Canada Post unveiled the subjects for next year’s stamp program earlier this week.
In the first few months of 2021, the Crown corporation is slated to issue:
- a “stunning, multi-stamp retrospective” of its long-running Lunar New Year series on Jan. 15;
- a set of Black History Month stamps paying homage to a pair of pioneering settlements – Amber Valley, Alta., and Willow Grove, N.B. – on Jan. 22;
- another set on Feb. 16 featuring five camouflaging “Snow Mammals” that turn white in winter; and
- a set of flower stamps featuring crabapple blossoms on March 1.
Other highlights of next year’s stamp program include the 100th anniversary of the discovery of insulin; two legends of Canadian ballet; the 100th anniversary of the launch of the legendary schooner Bluenose; and the three First World War heroes of Winnipeg’s Valour Road.
The following series are also slated to make an encore appearance:
- the Canada Post Community Foundation semi-postal stamp supporting Canadian children;
- new editions of the Eid, Diwali and Hanukkah stamps celebrating Canada’s cultural diversity; and
- the 2021 holiday issues featuring “a heavenly angel and portraits of classic characters.”
STAMP ADVISORY COMMITTEE
Working about two years in advance from concept to completion, Canada Post’s 12-person Stamp Advisory Committee is responsible for reviewing and recommending ideas for the country’s annual stamp program.
“We’re very honoured to be able to have that role at Canada Post, and we take that role very seriously,” Jim Phillips, director of stamp services, told CSN in 2017.
Phillips often corrects people who refer to Canada’s stamps as “Canada Post stamps.”
“Those are Canadian stamps,” he said. “Those are the stamps we’re issuing for Canada, and we cherish that role and try to do the best we can to meet all the different needs for all the different communities who are interested in postage.”
The country’s annual stamp program abides by the “Philatelic Code of Ethics” drafted by the Universal Postal Union (UPU), which Canada joined on Jan. 7, 1878, nearly four years after the union was established by the Treaty of Bern.

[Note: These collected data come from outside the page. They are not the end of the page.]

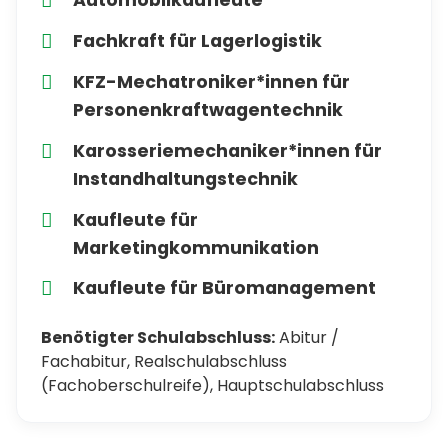
Automobilkaufleute
Fachkraft für Lagerlogistik
KFZ-Mechatroniker*innen für
Personenkraftwagentechnik
Karosseriemechaniker*innen für
Instandhaltungstechnik
Kaufleute für
Marketingkommunikation
Kaufleute für Büromanagement
Benötigter Schulabschluss:
Abitur /
Fachabitur, Realschulabschluss
(Fachoberschulreife), Hauptschulabschluss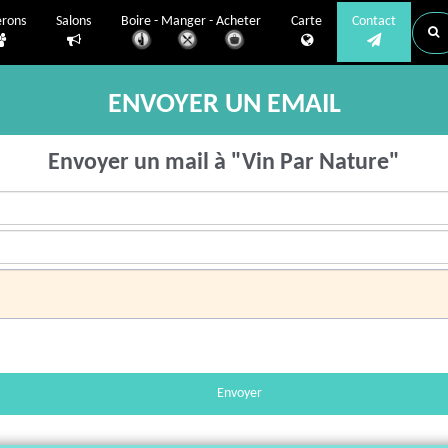
erons
Salons
Boire - Manger - Acheter
Carte
Contact
ENVOYER UN EMAIL
Envoyer un mail à "Vin Par Nature"
Envoyer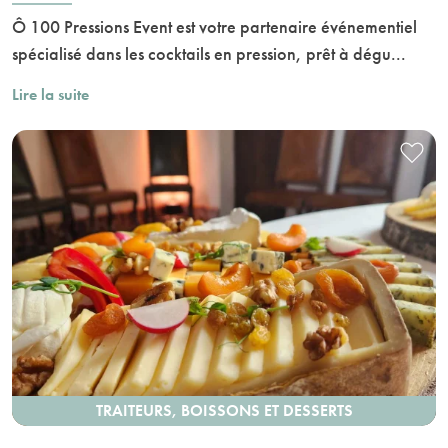
Ô 100 Pressions Event est votre partenaire événementiel
spécialisé dans les cocktails en pression, prêt à dégu...
Lire la suite
TRAITEURS, BOISSONS ET DESSERTS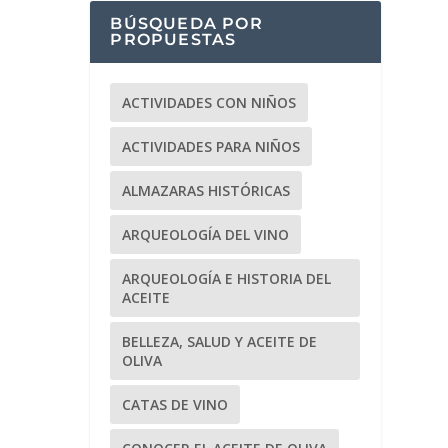
BÚSQUEDA POR
PROPUESTAS
ACTIVIDADES CON NIÑOS
ACTIVIDADES PARA NIÑOS
ALMAZARAS HISTÓRICAS
ARQUEOLOGÍA DEL VINO
ARQUEOLOGÍA E HISTORIA DEL
ACEITE
BELLEZA, SALUD Y ACEITE DE
OLIVA
CATAS DE VINO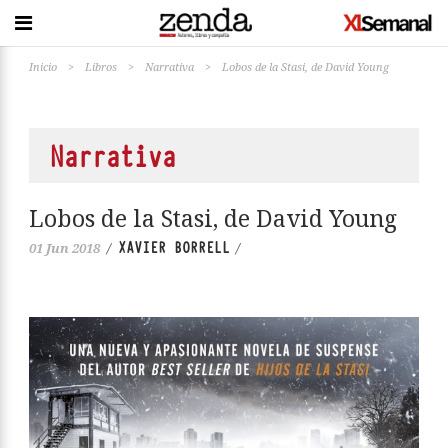
Inicio
>
Libros
>
Narrativa
>
Lobos de la Stasi, de David Young
Narrativa
Lobos de la Stasi, de David Young
XAVIER BORRELL
01 Jun 2018
/
/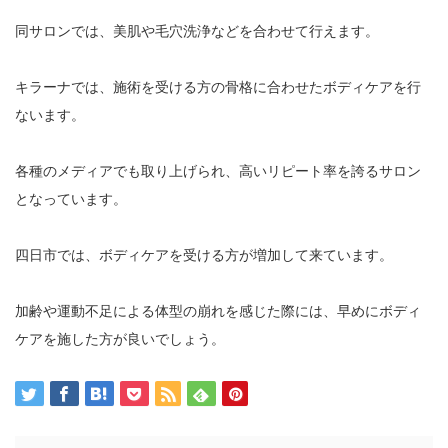
同サロンでは、美肌や毛穴洗浄などを合わせて行えます。
キラーナでは、施術を受ける方の骨格に合わせたボディケアを行
ないます。
各種のメディアでも取り上げられ、高いリピート率を誇るサロン
となっています。
四日市では、ボディケアを受ける方が増加して来ています。
加齢や運動不足による体型の崩れを感じた際には、早めにボディ
ケアを施した方が良いでしょう。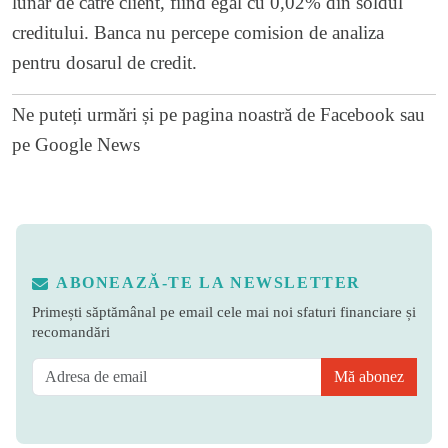
lunar de catre client, fiind egal cu 0,02% din soldul
creditului. Banca nu percepe comision de analiza
pentru dosarul de credit.
Ne puteți urmări și pe
pagina noastră de Facebook
sau
pe
Google News
ABONEAZĂ-TE LA NEWSLETTER
Primești săptămânal pe email cele mai noi sfaturi financiare și
recomandări
Mă abonez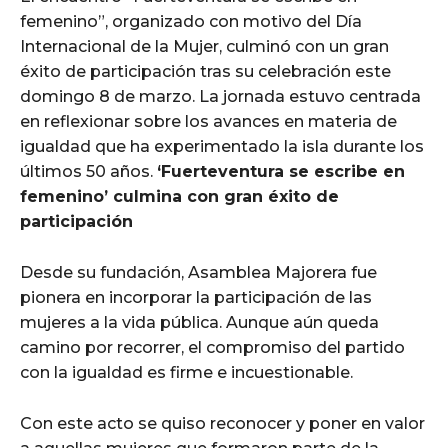
femenino”, organizado con motivo del Día
Internacional de la Mujer, culminó con un gran
éxito de participación tras su celebración este
domingo 8 de marzo. La jornada estuvo centrada
en reflexionar sobre los avances en materia de
igualdad que ha experimentado la isla durante los
últimos 50 años.
‘Fuerteventura se escribe en
femenino’ culmina con gran éxito de
participación
Desde su fundación, Asamblea Majorera fue
pionera en incorporar la participación de las
mujeres a la vida pública. Aunque aún queda
camino por recorrer, el compromiso del partido
con la igualdad es firme e incuestionable.
Con este acto se quiso reconocer y poner en valor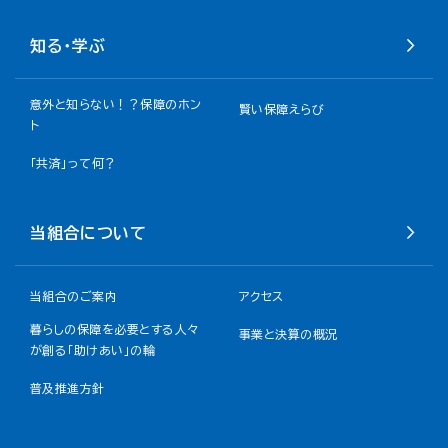
知る・学ぶ
意外と知らない！？保障のホン
賢い保障えらび
ト
「共済」って何？
当組合について
当組合のご案内
アクセス
暮らしの保障を必要とする人々
事業と決算の概況
が創る「助けあい」の輪
普及推進方針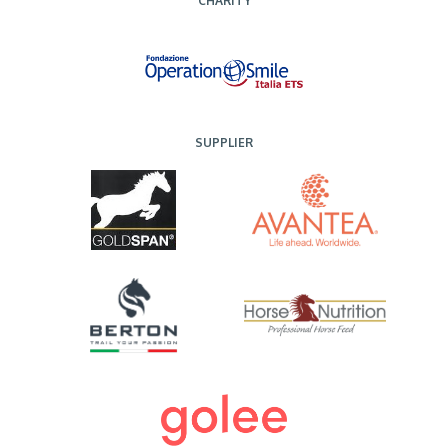
CHARITY
SUPPLIER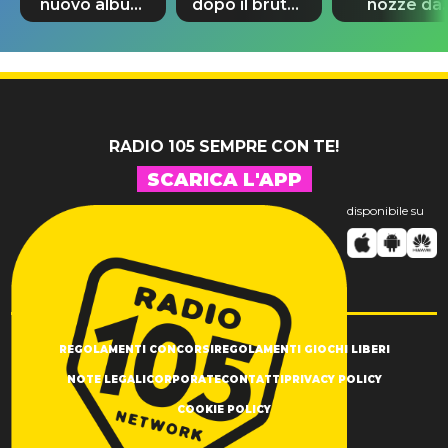
nuovo album
dopo il brutto
nozze da
di Prince con
incidente:
580mila
10 brani
"Sono così
sterline e
inediti
grato alla
300 invitat
vita"
RADIO 105 SEMPRE CON TE!
SCARICA L'APP
disponibile su
REGOLAMENTI CONCORSI
REGOLAMENTI GIOCHI LIBERI
NOTE LEGALI
CORPORATE
CONTATTI
PRIVACY POLICY
COOKIE POLICY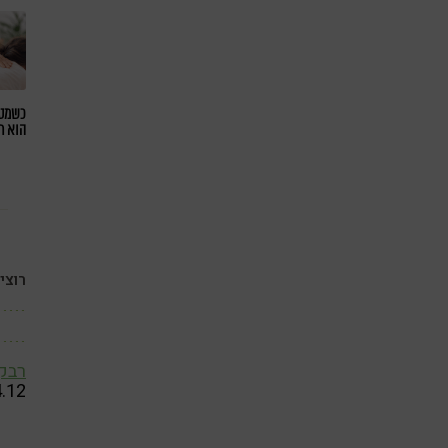
כשמטפ
הוא ח
רוצי
רבקה
4.12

Established in 1999 at the 22nd UPU Congress in China, the Philatelic Code of Ethics offers nine recommendations to its member countries, including “making sure they issue the right amount of stamps for the market, making sure they don’t create rarities on purpose, and making sure their countries are celebrating things that are primarily related to their host country,” Phillips said.
Canada Post’s stamp-selection policy was created alongside the Stamp Advisory Committee in 1969.
“The vast majority of our stamps still come, to this day, from suggestions from the public,” said Phillips, who added this includes individuals, institutions, associations and lobby or interest groups. “Other areas come from my team, who’s always looking at what’s going on, and some series come from committee members, who are allowed to present ideas to the committee as well.”
The Stamp Advisory Committee typically meets three times a year to discuss the upcoming stamp program. Its members are appointed by Canada Post’s board of directors to a maximum of two three-year terms, allowing for six years in total. They are appointed based on recommendations from the committee chair.